But now that I have the correct driver I cant get the network set up. I am connecting W7 with XP. 
I set the workgroup to HOME, I set the IP addresses needed, on W7 I set the connection as public but it just wont work? 

Any ideas I need it mainly for file sharing


----------



## Gordon.C

I tried to reinstall but when I uninstalled the driver it never appeared again (the device). 
When I try to install the driver again when it comes to detecting the device it says



		Code:
	

The Realtech Network Controller was not found.
If Deep Sleep Mode is enabled Please Plug the Cable.


So what is Deep Sleep Mode? And why cant the device be found any more?


----------



## Gordon.C

Anyone actually set up a network between Windows 7 and Xp? 

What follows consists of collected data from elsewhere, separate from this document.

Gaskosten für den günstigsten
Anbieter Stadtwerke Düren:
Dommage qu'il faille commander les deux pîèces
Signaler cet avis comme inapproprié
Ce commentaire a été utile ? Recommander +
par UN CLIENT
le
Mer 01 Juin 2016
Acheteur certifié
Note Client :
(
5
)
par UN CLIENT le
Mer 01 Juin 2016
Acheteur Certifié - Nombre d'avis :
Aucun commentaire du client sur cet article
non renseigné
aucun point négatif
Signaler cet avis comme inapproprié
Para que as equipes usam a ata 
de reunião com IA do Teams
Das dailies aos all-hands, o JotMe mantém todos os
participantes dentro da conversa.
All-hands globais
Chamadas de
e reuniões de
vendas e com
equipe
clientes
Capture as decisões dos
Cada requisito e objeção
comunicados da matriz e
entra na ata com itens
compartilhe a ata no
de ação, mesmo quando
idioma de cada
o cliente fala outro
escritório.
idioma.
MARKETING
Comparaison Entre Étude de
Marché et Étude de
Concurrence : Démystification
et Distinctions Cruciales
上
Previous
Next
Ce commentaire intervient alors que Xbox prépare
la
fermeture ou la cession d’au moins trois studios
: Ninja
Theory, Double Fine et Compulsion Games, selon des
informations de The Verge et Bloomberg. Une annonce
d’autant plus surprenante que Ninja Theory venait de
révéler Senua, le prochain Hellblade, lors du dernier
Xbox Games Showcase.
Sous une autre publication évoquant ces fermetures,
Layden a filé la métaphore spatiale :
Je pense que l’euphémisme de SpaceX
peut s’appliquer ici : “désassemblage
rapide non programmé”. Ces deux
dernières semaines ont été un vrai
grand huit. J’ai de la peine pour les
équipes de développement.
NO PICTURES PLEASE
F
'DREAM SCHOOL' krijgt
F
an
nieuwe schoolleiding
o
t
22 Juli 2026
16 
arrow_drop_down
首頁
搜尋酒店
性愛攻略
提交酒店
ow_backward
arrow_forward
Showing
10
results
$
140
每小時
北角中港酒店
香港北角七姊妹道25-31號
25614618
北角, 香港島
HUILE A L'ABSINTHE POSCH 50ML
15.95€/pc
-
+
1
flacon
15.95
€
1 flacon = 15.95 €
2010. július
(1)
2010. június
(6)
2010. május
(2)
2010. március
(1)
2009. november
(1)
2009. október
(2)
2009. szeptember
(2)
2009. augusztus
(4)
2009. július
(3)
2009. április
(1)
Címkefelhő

I am just curious because I always get these problem when using multiple systems


----------



## The_Other_One

This seems to be a common problem...  I had the same problem with Vista on my desktop and a problem on my grandparents computer. As mentioned, get the drivers from Realtek and you're usually good to go.


----------



## Gordon.C

I have the correct driver already... Even than it fails to work, now actually my network device on W7 wont even show up that it is part of the computer in the device manager


----------



## linkin

okay, head into your BIOS and look for settings relating to any network cards... make sure that all devices are enabled and so on. Also, set your power saving options in windows so that going into sleep mode won't turn off your network card.


----------



## Gordon.C

In BIOS everything is set as it should. I didnt change anything. At first it worked but after a few reinstallation it stopped showing up. I didnt change any setting anywhere including BIOS


----------



## Gordon.C

Pretty hard huh? I still have not figured it out, what I want to avoid is installing another OS just because of this


----------



## Gordon.C

Still noone? C'mon there has to be a sollution  everything has one


----------